Chegg’s Recurly Migration: Cohorts, Contracts, and Compensation
Migrating Chegg’s in-house commerce system to Recurly meant moving billing infrastructure that tens of millions of students relied on daily. This post is written for engineers and engineering managers leading or evaluating a large-scale SaaS billing migration. The patterns documented here — cohort rollouts, API-first design, compensation services — apply to any live production system with active users that must be replaced without a maintenance window.
Initial state: A custom-built commerce platform owned checkout, subscriptions, billing, and renewals. Constraint: Active student subscriptions had to remain uninterrupted during academic terms — a disruption meant students losing access to study materials during finals. Broken checkouts or disrupted subscription access were not abstractions — they were the failure modes every architectural decision was designed to prevent.
TL;DR
- Start with a focused POC; design APIs and schemas first as alignment contracts.
- Roll out in cohorts with feature flags (Optimizely); use CSV-driven S3 imports into Recurly and webhook-driven distribution to Kafka.
- Automate reconciliation with compensation services to handle edge cases — protect both customers and engineering teams.
But large-scale migrations do not have to be fire drills that burn out your engineering team. With careful planning, incremental rollout, and trust in both people and process, it is possible to deliver a successful migration without sleepless nights.
This is the story of how the team approached the migration to Recurly and the lessons learned along the way.
Before vs After
| Aspect | Before (Legacy System) | After (Recurly-Based System) |
|---|---|---|
| Checkout | Custom-built, maintained in-house | Recurly-hosted, maintained by vendor |
| Subscription state | Owned and persisted in custom services | Local copies synced via webhooks from Recurly |
| Payment processing | Braintree tightly coupled to legacy services | Braintree tokens migrated into Recurly; Recurly manages billing |
| API surface | Internal service-to-service APIs, tightly coupled | Federated GraphQL schemas — business-friendly contracts |
| Rollout control | All-or-nothing deployment | Feature-flag-driven cohort rollouts via Optimizely |
| Edge case handling | Manual intervention during incidents | Automated compensation service with dead letter queues |
| Vendor scalability | Limited by in-house infrastructure | SaaS vendor scales independently |
Why We Started With a Proof of Concept
Every migration begins with uncertainty. Instead of jumping straight into code, we started with a Proof of Concept (POC) for both front-end and backend flows.
- We tested checkout, payments, product management, and subscription lifecycles (creation, renewals, cancellations) for both web and mobile.
- We documented where Recurly provided parity with Chegg and where it did not.

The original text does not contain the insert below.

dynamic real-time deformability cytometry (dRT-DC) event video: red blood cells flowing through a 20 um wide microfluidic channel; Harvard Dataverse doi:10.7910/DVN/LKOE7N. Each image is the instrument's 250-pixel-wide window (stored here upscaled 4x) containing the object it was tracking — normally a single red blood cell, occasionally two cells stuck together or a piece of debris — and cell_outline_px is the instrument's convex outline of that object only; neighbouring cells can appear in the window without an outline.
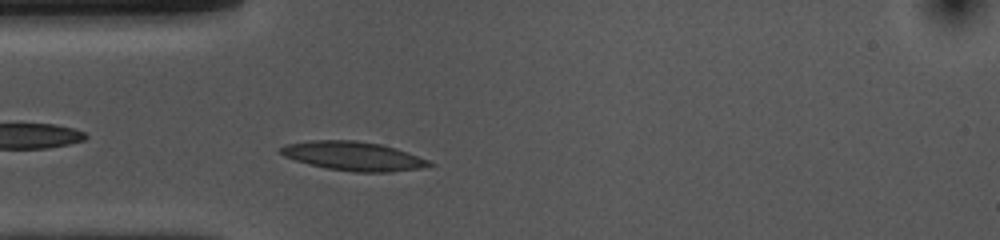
{"species": "common noctule bat (a hibernating species)", "species_latin": "Nyctalus noctula", "temperature_condition": "cold", "stored_images_in_passage": 43, "camera_frame_rate_fps": 3000, "um_per_image_px": 0.085, "animal": {"sex": "female", "body_mass_g": 10.0, "forearm_length_mm": 53.1}, "frame": {"image": 1, "passage_image": 7, "time_ms": 2.0, "image_size_px": [1000, 240], "cell_outline_px": [[436, 164], [420, 168], [392, 172], [352, 172], [328, 168], [296, 160], [284, 156], [280, 152], [280, 148], [288, 144], [312, 140], [356, 140], [380, 144], [408, 152], [428, 160]], "centroid_in_image_um": [30.07, 13.27], "position_along_channel_um": 54.9, "area_um2": 24.8}}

This forced alignment across stakeholders: some legacy features were no longer worth carrying forward, while others required vendor collaboration. The POC became our map for what to build, drop, or renegotiate.
Data Decisions: Proxy or Local Copy?
Recurly was set to become the source of truth for billing, payments, and subscriptions. The first architectural question: should services proxy all reads to Recurly, or maintain local copies of subscription data?
Options considered:
| Option | Latency | Resilience | Consistency | Complexity |
|---|---|---|---|---|
| Proxy all reads to Recurly | Recurly API latency on every checkout | Recurly outage = checkout outage | Always fresh | Low |
| Local copy + webhook sync (selected) | Low — local DB read | Local data survives Recurly downtime | Eventually consistent | Medium |
| Each service calls Recurly independently | Recurly API latency per service | Recurly outage = all services degrade | Always fresh | High — N independent couplings |
Decision: Store local copies of subscription data; query Recurly directly for non-subscription data.

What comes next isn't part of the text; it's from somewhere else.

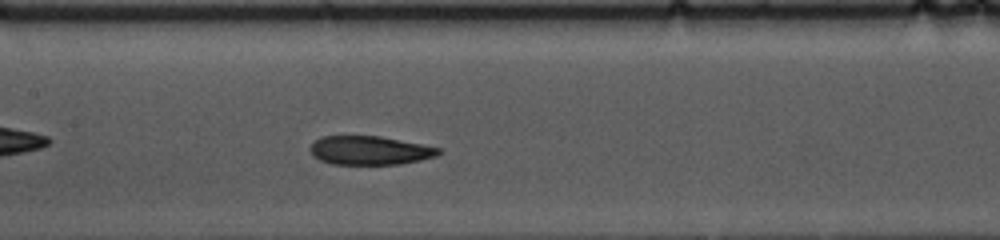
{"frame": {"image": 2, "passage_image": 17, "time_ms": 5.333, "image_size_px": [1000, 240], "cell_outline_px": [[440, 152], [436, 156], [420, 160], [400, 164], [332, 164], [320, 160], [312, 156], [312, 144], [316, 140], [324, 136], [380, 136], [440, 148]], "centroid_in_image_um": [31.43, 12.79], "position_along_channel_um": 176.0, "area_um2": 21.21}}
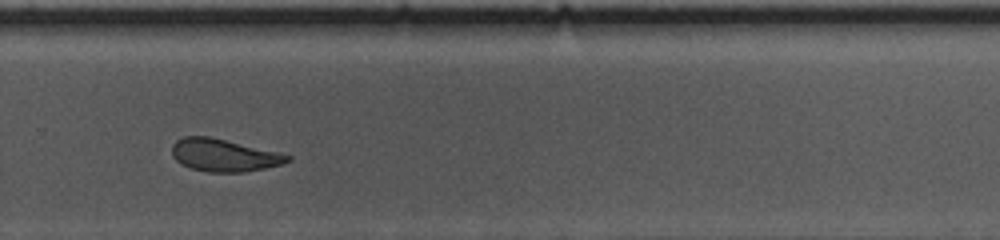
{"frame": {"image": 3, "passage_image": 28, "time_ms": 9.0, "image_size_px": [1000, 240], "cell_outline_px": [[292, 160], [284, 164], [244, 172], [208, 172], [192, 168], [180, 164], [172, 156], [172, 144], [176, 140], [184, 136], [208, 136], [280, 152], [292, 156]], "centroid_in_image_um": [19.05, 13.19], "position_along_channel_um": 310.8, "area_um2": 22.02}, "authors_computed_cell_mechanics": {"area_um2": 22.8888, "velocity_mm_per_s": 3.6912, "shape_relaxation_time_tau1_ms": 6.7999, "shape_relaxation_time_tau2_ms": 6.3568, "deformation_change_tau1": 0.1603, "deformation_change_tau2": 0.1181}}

Recurly recommended this approach. Checkout performance and resilience during vendor downtime mattered more than perfect read freshness — and the compensation service would handle consistency.
Long-term implication: Local copies required the Compensation Service to be reliable infrastructure from day one, not optional cleanup tooling. This shaped the entire migration architecture — the data model was only correct if the compensation service was operational.
This decision also meant defining new GraphQL schemas to provide business-friendly APIs that abstracted away vendor-specific quirks. By designing GraphQL schemas first, frontend and business teams had clear contracts before any service was built. This became a critical leadership tool — APIs as alignment mechanisms.
API Contracts: Design Before You Build
With the POC complete, we shifted from exploration to deliberate design. Before writing a single line of service code, we:
- Designed and implemented target GraphQL schemas to support the SaaS use case.
- Created detailed field mappings from legacy schemas to new GraphQL schemas.
- Shared documentation internally to gather early feedback.
- Designed database tables to hold migrated Recurly subscriptions alongside legacy data.
We adopted a federated GraphQL design (Apollo Federation) to allow teams to own schemas and compose a unified API surface for frontend consumers.
This deliberate, documentation-first approach helped us move faster later — teams were aligned before code was written.
Target architecture
The diagram below shows our target state during the migration and still includes the Legacy Subscription Services because the cutover had not yet completed. After the migration finished, those legacy services were deprecated and removed.

Note: the diagram focuses on the subscription migration flow and omits other downstream consumers (Account Service, chargeback monitor, fraud pipelines, analytics, billing reconciliation, etc.) for brevity.
Incremental Rollouts With Optimizely
We did not flip the switch overnight. Using Optimizely (a feature flagging and experimentation platform that allows controlled rollouts to specific user segments), we:
- Directed new cohorts of users to the Recurly checkout flow.
- Served subscription data for all users through the new GraphQL APIs.
This meant the frontend never had to decide which backend to call. It also gave us confidence: if something broke, only a small cohort was affected.
Figure 2: Incremental Rollout Strategy Using Optimizely Cohorts
flowchart TD
U["Users"] -- Start Checkout Flow --> O["<b>Optimizely</b><br><i>Is in<br>experiment?</i>"]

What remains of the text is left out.